Attorney at Law Magazine Miami Publisher Rhenne Leon sat down with 2019 Rising Star Gabriel Garay of Law Offices of Robert L. Parks to discuss his career, his inspiration, and his plans for the future.
AALM: When did you first know you wanted to become an attorney? What drew you to this career?
Garay: I always wanted to be an attorney. After graduating from UF, I did real estate and construction for about four years and then decided it was time to pursue a legal career. I’ve always been drawn to the law. The whole framework of this country, the whole experiment, is based on the idea that laws are to be followed regardless of whether you’re in a position of power or not.
When I was young, my parents’ dream was for me to be a physician. To them having their children become doctors was like winning the Super Bowl. My little brother, who always wanted to be a doctor, is a doctor. My half-sister is a doctor. My grandfather was a doctor. Two great-uncles on my mother’s side were doctors. I was destined to be a disappointment.
AALM: Who is your current mentor? What is the best lesson they’ve taught you so far?
Garay: My boss, Bob Parks, has been an incredible mentor. He’s recognized as one of the best trial lawyers to ever do it. Learning from him has been invaluable. Anyone who knows him also knows he’s a great human being.
The best lessons: Keep it simple. Be gracious in victory or defeat.
AALM: Who are some of your legal heroes? Why?
Garay: John Adams. His defense during the murder trial for the eight British soldiers after the Boston Massacre was brilliant.
AALM: What drew you to your current firm? How would you describe the culture there? How would you describe your role within the firm?
My mock trial coach, H.T. Smith – a brilliant lawyer, told me: ‘If you want to hunt moose, you have to go where the moose are.’ So here I am, with the moose.
Garay: In law school, I knew I wanted to be a trial lawyer. My mock trial coach, H.T. Smith – a brilliant lawyer, told me: “If you want to hunt moose, you have to go where the moose are.” So here I am, with the moose.
The culture here is great. I didn’t get training wheels. I was thrown into the fire early. Everyone is expected to own their role. Do the job, do it well.
Our practice is focused on catastrophic injury cases. My role is to do whatever needs to be done to get our cases ready for trial. Clients hire us to try their cases. That most cases settle is fine, but you prepare them for trial if you want the best result. I love every opportunity to put my cases in front of a jury.
AALM: Where do you see your career going?
Garay: I’d like to have ownership in a firm one day – get my name on the door and all that.
AALM: Working with senior partners what is a trait they have that you would like to carry through to the next generation of lawyers? As a newer generation lawyer, what traits do you have that you think senior partners should adopt into their practice?
Garay: Be a professional and have thick skin. Trial work can be stressful, hard work. It’s a contact sport. It shouldn’t be, but some lawyers are going to be obstructionist and unprofessional. Don’t lower yourself to their level.

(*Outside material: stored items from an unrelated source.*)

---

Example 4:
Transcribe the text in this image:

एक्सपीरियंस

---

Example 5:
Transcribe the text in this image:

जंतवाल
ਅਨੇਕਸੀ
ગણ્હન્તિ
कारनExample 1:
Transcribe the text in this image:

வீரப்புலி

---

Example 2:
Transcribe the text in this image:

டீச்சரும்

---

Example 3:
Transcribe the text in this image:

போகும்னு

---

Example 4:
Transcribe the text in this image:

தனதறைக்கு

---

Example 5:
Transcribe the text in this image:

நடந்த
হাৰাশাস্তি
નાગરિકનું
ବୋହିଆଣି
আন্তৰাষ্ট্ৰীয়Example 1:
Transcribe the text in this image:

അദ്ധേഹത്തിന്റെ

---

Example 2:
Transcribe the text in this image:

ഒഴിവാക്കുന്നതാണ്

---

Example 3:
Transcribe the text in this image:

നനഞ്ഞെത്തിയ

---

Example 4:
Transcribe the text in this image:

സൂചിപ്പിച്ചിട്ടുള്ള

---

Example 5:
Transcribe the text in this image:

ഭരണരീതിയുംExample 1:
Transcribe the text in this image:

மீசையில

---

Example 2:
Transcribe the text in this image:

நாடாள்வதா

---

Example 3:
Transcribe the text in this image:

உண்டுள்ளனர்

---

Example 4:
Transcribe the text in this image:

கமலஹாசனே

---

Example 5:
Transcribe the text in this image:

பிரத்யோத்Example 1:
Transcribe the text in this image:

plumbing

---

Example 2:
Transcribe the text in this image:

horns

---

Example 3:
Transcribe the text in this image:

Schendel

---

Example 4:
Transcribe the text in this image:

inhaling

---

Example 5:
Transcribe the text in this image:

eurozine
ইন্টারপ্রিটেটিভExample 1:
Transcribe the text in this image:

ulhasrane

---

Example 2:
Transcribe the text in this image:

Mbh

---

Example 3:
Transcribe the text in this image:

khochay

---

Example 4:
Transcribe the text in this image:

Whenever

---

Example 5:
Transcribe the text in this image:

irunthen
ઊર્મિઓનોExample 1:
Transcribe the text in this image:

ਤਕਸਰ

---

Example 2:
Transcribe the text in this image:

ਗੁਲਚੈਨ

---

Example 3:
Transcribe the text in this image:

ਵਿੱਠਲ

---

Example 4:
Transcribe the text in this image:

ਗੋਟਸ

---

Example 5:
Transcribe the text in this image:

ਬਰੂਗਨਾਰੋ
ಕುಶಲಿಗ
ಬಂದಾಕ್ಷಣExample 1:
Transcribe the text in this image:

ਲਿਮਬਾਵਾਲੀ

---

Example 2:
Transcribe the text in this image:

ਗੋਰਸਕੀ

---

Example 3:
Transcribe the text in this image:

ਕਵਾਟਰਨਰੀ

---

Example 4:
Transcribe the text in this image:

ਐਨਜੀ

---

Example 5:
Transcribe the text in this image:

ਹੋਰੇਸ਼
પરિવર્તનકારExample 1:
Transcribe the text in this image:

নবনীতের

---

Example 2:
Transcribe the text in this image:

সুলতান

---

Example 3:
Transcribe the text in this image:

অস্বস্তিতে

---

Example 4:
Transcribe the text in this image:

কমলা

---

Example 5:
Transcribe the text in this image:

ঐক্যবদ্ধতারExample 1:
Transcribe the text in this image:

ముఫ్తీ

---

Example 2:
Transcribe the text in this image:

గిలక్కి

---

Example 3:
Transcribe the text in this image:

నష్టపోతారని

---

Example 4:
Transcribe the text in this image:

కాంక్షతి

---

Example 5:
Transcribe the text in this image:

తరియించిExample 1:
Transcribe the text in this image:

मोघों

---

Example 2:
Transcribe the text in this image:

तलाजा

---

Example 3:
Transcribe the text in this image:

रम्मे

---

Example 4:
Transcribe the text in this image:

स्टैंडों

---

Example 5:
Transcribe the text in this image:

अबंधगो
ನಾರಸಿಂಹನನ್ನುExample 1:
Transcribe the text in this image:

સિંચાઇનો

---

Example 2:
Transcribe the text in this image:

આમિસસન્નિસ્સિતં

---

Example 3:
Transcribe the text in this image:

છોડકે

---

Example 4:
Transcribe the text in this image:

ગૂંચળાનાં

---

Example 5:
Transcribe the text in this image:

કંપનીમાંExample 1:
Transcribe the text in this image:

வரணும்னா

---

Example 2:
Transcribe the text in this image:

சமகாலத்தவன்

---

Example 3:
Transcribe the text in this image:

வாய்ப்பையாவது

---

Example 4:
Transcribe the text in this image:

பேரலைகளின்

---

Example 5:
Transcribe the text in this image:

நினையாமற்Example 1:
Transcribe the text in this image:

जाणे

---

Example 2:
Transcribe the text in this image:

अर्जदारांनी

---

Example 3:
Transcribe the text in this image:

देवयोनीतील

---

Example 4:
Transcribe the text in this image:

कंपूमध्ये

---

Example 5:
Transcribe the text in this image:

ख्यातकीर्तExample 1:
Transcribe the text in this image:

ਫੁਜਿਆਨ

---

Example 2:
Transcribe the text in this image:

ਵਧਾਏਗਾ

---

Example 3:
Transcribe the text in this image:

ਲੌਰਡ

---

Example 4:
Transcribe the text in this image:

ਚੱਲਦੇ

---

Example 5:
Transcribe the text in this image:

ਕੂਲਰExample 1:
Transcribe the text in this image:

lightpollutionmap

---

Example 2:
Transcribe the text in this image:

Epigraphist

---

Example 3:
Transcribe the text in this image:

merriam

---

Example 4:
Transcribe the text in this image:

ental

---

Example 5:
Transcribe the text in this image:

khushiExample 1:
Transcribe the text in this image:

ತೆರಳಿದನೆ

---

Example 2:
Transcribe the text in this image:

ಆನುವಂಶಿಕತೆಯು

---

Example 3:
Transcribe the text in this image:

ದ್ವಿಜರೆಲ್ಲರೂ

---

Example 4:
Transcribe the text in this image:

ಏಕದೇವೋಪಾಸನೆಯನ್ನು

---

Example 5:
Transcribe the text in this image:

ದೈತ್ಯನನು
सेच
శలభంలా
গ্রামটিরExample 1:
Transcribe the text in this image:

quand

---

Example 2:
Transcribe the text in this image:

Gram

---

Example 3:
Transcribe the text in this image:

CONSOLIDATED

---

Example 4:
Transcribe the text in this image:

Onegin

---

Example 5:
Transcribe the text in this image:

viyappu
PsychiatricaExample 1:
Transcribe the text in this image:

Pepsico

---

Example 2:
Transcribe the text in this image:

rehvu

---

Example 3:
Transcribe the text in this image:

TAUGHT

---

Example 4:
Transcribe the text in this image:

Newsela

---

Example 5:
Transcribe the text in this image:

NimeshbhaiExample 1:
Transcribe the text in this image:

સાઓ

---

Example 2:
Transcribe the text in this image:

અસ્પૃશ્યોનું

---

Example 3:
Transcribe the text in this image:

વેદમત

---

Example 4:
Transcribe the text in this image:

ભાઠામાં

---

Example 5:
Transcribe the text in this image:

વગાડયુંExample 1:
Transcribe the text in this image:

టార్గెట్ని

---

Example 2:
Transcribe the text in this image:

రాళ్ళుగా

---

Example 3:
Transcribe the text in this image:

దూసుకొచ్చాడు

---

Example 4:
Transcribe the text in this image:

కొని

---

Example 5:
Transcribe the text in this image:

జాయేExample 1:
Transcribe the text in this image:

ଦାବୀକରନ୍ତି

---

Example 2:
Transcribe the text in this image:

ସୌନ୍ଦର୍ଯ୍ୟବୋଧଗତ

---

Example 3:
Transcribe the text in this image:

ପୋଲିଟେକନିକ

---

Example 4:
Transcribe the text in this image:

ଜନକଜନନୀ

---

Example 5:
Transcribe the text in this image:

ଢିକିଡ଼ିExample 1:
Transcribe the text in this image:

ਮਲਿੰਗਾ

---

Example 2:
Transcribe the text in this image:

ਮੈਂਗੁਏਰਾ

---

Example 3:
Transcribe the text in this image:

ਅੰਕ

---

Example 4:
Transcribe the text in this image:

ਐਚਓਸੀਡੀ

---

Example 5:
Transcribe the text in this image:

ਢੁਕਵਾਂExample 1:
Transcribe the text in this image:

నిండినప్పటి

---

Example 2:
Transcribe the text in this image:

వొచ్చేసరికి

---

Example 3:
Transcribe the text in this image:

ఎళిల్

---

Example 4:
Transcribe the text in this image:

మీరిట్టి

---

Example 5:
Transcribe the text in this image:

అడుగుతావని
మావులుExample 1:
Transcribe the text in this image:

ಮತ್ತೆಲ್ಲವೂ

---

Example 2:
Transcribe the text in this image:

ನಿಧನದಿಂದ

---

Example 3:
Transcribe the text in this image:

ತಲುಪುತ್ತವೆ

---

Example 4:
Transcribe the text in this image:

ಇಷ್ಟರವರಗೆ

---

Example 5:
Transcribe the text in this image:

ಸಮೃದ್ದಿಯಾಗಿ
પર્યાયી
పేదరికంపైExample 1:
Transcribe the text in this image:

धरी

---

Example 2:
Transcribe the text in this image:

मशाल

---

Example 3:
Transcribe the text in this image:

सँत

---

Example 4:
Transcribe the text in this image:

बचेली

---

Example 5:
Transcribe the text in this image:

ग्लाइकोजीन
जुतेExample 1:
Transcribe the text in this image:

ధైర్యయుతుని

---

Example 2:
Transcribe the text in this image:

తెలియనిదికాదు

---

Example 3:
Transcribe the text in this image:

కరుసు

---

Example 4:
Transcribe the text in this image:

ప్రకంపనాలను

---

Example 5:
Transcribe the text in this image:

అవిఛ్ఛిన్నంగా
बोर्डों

I own my failures. This profession needs real leaders (and mentors) not lawyers who make excuses or write off their associates’ performance or lack of work ethic to generational differences. There are no bad teams, just ineffective leaders. Ultimately, if I lose a case or the team underperforms it’s on me.
AALM: What do you enjoy doing outside of work? Hobbies? Sports?
Garay: I have two young children so, happily, they take up most of my free time. I coach my oldest son’s intramural soccer team, play golf whenever I can, and try and get as much time poolside as I can.
AALM: What do you most hope to accomplish in the future?
Garay: Professionally, I want to get better as a trial lawyer every day. There are a lot of lawyers out there but few good trial lawyers. One day, I hope to be counted as one of the good ones.